#### Work request:
Rewrite the listing from its first line through the line containing "Нет на складе", inclusive, swapping "Pinterest" for "Instagram" and changing nothing else.

[[ Entries shown, beginning ]]

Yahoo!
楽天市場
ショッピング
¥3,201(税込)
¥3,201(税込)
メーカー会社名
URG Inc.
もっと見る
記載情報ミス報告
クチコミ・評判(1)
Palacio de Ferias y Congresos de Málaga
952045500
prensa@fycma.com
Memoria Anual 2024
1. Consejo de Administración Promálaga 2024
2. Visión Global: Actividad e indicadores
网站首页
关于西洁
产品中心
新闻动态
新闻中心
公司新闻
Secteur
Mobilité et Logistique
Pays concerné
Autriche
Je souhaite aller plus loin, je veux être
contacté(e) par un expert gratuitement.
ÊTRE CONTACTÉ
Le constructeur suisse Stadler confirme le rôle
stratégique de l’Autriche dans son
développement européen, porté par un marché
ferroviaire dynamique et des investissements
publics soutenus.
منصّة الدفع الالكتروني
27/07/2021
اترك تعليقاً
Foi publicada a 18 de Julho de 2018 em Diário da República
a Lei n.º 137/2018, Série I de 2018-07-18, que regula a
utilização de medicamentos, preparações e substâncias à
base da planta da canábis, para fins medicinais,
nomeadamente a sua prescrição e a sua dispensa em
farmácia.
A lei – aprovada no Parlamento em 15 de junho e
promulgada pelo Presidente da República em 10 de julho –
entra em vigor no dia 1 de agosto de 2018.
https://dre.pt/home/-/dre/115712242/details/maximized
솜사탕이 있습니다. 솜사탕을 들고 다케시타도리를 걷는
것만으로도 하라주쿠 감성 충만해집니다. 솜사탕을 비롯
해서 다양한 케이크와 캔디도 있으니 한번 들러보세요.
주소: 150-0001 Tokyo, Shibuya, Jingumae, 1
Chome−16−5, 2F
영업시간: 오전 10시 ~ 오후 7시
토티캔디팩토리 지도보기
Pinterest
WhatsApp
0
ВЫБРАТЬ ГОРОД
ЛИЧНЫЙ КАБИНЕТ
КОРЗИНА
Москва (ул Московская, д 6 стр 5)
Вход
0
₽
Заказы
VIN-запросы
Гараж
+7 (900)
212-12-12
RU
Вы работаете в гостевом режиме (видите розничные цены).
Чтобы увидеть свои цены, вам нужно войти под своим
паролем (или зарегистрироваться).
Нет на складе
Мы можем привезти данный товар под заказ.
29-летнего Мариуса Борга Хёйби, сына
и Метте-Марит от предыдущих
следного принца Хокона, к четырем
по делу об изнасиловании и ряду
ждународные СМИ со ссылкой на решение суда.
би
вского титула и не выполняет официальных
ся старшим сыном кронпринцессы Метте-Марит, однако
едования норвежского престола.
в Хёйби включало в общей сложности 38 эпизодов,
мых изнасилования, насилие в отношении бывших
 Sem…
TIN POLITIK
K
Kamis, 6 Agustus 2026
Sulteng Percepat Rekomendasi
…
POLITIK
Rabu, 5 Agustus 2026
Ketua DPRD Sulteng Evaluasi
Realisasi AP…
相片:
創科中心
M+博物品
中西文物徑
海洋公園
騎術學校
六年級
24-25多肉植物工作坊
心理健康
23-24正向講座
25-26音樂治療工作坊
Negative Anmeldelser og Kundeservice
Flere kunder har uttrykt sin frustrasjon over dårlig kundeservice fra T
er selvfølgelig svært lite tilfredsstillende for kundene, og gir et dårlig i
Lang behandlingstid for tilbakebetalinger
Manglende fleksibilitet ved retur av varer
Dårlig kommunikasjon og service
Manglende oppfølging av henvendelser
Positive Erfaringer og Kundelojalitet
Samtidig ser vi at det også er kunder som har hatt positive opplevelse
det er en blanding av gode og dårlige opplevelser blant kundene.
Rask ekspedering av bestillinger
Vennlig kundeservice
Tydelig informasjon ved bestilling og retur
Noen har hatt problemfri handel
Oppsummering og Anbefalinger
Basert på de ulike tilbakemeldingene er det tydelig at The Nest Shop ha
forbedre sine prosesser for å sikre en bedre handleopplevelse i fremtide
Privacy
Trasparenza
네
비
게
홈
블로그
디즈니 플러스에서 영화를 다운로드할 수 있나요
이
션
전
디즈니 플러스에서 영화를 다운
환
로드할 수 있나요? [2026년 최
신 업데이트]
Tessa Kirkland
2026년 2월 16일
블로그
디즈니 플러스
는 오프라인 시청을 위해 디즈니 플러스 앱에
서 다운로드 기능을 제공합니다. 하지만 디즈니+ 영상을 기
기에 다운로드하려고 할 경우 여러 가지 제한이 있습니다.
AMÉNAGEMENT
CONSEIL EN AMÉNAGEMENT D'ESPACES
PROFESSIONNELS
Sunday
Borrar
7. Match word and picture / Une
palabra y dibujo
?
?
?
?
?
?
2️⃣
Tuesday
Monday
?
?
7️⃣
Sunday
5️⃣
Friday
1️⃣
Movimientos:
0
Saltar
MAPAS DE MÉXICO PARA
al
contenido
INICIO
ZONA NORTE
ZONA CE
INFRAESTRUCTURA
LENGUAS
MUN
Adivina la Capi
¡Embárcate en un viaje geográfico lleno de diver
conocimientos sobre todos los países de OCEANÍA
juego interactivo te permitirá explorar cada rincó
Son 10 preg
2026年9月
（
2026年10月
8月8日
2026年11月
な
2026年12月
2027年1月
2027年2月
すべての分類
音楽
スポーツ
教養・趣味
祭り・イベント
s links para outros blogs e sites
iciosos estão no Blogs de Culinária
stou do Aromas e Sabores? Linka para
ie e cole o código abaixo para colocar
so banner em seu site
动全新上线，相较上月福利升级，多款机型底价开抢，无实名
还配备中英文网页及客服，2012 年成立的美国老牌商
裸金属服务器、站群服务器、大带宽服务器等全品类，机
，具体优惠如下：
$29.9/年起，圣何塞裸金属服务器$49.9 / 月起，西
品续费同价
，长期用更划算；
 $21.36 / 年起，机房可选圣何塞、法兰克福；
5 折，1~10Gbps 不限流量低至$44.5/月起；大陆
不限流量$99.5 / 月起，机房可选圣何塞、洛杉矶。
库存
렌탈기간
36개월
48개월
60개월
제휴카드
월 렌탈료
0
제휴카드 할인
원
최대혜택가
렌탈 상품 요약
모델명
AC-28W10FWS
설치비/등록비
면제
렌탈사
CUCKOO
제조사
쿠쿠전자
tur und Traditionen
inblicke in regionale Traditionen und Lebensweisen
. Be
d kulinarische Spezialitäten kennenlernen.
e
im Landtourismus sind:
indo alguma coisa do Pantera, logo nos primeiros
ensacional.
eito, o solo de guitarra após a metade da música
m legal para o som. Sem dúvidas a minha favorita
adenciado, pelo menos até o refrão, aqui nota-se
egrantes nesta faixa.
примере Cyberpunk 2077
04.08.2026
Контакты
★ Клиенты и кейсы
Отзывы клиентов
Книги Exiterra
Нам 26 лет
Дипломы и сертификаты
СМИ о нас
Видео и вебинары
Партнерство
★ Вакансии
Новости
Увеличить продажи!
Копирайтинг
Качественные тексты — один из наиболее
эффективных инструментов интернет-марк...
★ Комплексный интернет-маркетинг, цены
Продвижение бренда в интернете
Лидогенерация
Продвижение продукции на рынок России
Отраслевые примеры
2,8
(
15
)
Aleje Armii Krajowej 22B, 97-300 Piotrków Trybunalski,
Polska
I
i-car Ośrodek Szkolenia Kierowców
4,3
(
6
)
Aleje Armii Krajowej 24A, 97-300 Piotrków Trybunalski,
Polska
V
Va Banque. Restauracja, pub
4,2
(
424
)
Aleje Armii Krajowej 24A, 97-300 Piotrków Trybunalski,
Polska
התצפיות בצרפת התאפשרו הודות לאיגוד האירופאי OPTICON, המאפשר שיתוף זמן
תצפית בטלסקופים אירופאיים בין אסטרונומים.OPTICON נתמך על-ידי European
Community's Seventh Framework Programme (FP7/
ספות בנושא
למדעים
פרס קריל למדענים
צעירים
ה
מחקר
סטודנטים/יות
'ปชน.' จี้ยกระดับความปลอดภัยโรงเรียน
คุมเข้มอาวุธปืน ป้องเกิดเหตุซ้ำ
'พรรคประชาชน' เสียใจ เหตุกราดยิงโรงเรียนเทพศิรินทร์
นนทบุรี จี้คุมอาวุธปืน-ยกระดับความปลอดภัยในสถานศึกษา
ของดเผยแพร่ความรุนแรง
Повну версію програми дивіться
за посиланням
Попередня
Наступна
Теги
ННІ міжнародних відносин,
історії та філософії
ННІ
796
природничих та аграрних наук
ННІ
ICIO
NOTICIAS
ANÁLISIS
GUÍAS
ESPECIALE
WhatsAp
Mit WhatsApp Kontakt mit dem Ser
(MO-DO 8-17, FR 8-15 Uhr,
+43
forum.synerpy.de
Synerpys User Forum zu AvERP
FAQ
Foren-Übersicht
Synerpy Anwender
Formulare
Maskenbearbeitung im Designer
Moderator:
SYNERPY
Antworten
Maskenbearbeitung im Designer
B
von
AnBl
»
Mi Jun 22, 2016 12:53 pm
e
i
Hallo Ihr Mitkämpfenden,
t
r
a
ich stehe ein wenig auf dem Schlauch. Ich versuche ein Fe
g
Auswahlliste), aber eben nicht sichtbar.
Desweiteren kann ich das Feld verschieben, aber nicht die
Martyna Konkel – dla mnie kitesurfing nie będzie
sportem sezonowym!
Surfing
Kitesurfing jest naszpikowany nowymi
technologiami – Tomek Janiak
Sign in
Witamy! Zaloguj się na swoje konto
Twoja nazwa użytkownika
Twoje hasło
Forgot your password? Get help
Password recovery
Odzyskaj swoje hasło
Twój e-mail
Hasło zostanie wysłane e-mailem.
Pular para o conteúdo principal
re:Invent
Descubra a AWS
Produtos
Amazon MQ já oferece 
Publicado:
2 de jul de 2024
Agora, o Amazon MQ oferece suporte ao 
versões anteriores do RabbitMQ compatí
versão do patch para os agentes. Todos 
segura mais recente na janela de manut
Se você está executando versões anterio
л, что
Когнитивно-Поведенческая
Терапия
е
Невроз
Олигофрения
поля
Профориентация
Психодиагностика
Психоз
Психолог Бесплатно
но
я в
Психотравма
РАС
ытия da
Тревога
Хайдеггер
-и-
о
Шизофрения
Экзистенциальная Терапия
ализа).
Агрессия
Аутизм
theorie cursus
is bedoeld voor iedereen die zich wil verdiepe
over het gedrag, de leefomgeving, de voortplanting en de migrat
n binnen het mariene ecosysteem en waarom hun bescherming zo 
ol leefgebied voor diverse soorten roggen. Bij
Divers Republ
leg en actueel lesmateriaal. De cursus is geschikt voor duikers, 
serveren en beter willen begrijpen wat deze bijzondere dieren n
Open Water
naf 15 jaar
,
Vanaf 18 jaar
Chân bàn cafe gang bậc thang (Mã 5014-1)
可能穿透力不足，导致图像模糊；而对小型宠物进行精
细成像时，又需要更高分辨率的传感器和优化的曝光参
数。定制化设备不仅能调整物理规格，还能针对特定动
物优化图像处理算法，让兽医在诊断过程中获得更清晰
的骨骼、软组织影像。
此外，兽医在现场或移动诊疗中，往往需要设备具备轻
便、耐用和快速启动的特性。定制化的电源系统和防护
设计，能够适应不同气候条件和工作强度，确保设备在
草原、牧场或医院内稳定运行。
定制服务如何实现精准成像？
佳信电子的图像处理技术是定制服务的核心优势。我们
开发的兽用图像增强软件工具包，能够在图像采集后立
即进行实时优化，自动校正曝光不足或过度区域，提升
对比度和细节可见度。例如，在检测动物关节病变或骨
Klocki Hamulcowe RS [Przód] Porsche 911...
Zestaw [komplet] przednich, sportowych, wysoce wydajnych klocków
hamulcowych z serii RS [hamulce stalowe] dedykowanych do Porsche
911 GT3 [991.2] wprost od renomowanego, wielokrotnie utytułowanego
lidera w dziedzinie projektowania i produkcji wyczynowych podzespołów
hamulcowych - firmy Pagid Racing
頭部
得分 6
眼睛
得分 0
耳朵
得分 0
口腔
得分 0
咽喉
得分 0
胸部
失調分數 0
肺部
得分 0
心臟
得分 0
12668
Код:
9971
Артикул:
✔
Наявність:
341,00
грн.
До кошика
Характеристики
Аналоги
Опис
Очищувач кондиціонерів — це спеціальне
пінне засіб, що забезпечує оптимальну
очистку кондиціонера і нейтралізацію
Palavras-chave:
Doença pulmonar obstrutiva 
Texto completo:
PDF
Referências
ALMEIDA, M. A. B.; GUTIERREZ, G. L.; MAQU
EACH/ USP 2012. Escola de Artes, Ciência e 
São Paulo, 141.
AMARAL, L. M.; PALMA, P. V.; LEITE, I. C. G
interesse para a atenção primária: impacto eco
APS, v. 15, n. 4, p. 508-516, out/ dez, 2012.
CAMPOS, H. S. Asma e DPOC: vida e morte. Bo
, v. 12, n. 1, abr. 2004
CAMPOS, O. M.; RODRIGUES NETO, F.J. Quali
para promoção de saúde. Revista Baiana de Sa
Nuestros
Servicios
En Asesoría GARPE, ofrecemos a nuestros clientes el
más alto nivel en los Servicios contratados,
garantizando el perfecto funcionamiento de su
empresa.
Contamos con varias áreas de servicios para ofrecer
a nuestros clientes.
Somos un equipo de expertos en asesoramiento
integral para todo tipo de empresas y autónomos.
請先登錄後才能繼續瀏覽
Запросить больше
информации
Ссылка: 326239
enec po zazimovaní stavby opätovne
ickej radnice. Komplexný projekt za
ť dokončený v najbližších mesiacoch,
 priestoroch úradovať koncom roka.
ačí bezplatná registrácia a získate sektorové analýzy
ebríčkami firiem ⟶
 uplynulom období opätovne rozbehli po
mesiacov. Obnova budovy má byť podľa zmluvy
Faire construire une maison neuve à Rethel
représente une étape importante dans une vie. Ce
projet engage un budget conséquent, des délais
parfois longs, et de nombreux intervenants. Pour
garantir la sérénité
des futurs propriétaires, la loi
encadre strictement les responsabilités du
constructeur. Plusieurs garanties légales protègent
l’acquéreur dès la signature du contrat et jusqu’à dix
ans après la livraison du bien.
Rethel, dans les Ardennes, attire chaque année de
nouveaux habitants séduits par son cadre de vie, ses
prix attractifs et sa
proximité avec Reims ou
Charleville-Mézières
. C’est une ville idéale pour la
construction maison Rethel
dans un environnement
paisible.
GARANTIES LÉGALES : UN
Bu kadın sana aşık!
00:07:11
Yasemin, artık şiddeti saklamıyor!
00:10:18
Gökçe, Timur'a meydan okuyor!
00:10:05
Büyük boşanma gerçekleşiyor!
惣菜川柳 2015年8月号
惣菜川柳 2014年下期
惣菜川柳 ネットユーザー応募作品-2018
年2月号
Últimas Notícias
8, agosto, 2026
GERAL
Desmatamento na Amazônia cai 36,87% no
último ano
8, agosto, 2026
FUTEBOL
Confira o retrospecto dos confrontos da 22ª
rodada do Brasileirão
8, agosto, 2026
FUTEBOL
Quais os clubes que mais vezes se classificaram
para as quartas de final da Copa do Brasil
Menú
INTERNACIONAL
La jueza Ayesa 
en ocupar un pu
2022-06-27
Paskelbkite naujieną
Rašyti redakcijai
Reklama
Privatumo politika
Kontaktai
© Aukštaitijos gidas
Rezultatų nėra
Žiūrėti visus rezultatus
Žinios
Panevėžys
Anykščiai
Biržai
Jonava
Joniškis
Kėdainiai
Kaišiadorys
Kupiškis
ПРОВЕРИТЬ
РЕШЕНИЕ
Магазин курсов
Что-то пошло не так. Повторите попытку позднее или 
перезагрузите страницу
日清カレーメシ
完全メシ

[[ Entries shown, end ]]

#### Result for this exercise:
Yahoo!
楽天市場
ショッピング
¥3,201(税込)
¥3,201(税込)
メーカー会社名
URG Inc.
もっと見る
記載情報ミス報告
クチコミ・評判(1)
Palacio de Ferias y Congresos de Málaga
952045500
prensa@fycma.com
Memoria Anual 2024
1. Consejo de Administración Promálaga 2024
2. Visión Global: Actividad e indicadores
网站首页
关于西洁
产品中心
新闻动态
新闻中心
公司新闻
Secteur
Mobilité et Logistique
Pays concerné
Autriche
Je souhaite aller plus loin, je veux être
contacté(e) par un expert gratuitement.
ÊTRE CONTACTÉ
Le constructeur suisse Stadler confirme le rôle
stratégique de l’Autriche dans son
développement européen, porté par un marché
ferroviaire dynamique et des investissements
publics soutenus.
منصّة الدفع الالكتروني
27/07/2021
اترك تعليقاً
Foi publicada a 18 de Julho de 2018 em Diário da República
a Lei n.º 137/2018, Série I de 2018-07-18, que regula a
utilização de medicamentos, preparações e substâncias à
base da planta da canábis, para fins medicinais,
nomeadamente a sua prescrição e a sua dispensa em
farmácia.
A lei – aprovada no Parlamento em 15 de junho e
promulgada pelo Presidente da República em 10 de julho –
entra em vigor no dia 1 de agosto de 2018.
https://dre.pt/home/-/dre/115712242/details/maximized
솜사탕이 있습니다. 솜사탕을 들고 다케시타도리를 걷는
것만으로도 하라주쿠 감성 충만해집니다. 솜사탕을 비롯
해서 다양한 케이크와 캔디도 있으니 한번 들러보세요.
주소: 150-0001 Tokyo, Shibuya, Jingumae, 1
Chome−16−5, 2F
영업시간: 오전 10시 ~ 오후 7시
토티캔디팩토리 지도보기
Instagram
WhatsApp
0
ВЫБРАТЬ ГОРОД
ЛИЧНЫЙ КАБИНЕТ
КОРЗИНА
Москва (ул Московская, д 6 стр 5)
Вход
0
₽
Заказы
VIN-запросы
Гараж
+7 (900)
212-12-12
RU
Вы работаете в гостевом режиме (видите розничные цены).
Чтобы увидеть свои цены, вам нужно войти под своим
паролем (или зарегистрироваться).
Нет на складе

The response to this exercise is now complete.